EURO 2024 Copenhagen
Abstract Submission

EURO-Online login

2794. Value-at-Risk of an Option Portfolio Under Different Scenarios. A Proposal of a More Reliable Market Measure

Invited abstract in session TB-63: Risk Management and Cryptoassets, stream OR in Banking, Finance and Insurance: New Tools for Risk Management.

Tuesday, 10:30-12:00
Room: S14 (building: 101)

Authors (first author is the speaker)

1. Giacomo Gaggero
Department of Economics, University of Genoa
2. Pier Giuseppe Giribone
Department of Economics, University of Genoa
3. Duccio Martelli
Dept. of Economics, University of Perugia
4. Sanmoy Mukherjee
Department of Economics, University of Genoa

Abstract

Value at Risk is one of the most widely implemented methods in the financial sector for assessing the traditional market risk associated with a portfolio.
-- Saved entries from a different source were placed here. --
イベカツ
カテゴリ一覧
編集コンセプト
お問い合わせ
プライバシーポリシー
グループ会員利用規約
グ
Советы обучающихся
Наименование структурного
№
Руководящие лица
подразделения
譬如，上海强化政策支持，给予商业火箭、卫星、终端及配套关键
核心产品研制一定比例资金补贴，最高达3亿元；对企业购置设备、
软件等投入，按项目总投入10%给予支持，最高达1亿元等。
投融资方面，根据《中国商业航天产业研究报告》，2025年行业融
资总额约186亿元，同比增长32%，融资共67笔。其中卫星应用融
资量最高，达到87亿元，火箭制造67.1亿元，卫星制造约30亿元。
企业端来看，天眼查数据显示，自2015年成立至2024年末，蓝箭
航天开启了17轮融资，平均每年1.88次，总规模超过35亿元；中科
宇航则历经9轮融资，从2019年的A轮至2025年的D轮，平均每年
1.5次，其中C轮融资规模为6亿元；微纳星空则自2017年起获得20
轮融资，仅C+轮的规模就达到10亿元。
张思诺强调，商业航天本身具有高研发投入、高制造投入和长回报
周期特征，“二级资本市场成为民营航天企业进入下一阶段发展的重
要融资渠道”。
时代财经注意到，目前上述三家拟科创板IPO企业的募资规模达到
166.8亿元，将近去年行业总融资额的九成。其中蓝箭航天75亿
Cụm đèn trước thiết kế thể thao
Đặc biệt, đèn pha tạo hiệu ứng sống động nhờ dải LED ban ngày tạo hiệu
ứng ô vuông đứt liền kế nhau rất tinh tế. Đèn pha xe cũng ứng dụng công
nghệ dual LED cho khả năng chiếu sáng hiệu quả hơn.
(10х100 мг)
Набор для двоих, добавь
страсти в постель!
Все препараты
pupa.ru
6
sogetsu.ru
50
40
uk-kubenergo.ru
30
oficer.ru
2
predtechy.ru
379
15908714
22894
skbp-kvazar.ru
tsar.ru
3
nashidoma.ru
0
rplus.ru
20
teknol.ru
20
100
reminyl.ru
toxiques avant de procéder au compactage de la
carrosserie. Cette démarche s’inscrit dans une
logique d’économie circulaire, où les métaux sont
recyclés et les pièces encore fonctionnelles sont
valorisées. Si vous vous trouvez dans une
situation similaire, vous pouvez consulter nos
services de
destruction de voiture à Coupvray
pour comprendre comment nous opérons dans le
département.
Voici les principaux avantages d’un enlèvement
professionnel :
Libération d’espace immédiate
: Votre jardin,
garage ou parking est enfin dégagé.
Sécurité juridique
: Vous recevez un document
We focus our attention on nonlinear pay-off derivatives such as options, proving the effectiveness of the proposed methodology also for non-standard options. To calculate the future projections of the analyzed portfolio, we implement a full-repricing forward-looking Monte Carlo method. Based on data from the last five years, we compute for each of the eleven stocks, on which options are written, the volatility implementing six different techniques (Close-to-Close, High-Low, High-Low-Close, EWMA, GARCH(1,1) methods and Implied Volatility), the dividend using two alternatives (Historical and Implied measures) and the drift using both traditional econometric approaches like ARIMA and innovative like LSTM technique. Subsequently, having estimated the volatility and the drift, we have implemented those for simulating the underlying prices for the next periods using a Geometric Brownian Motion. Doing this, we have used only the most prudential scenarios for the projection of the assets. We have consequently considered all the possible combinations for these inputs in the option pricing model, estimating the most reliable forward-looking fair value distributions of each option over the next days through 20,000 daily simulations. Value at risk has then computed taking the percentiles of this distribution.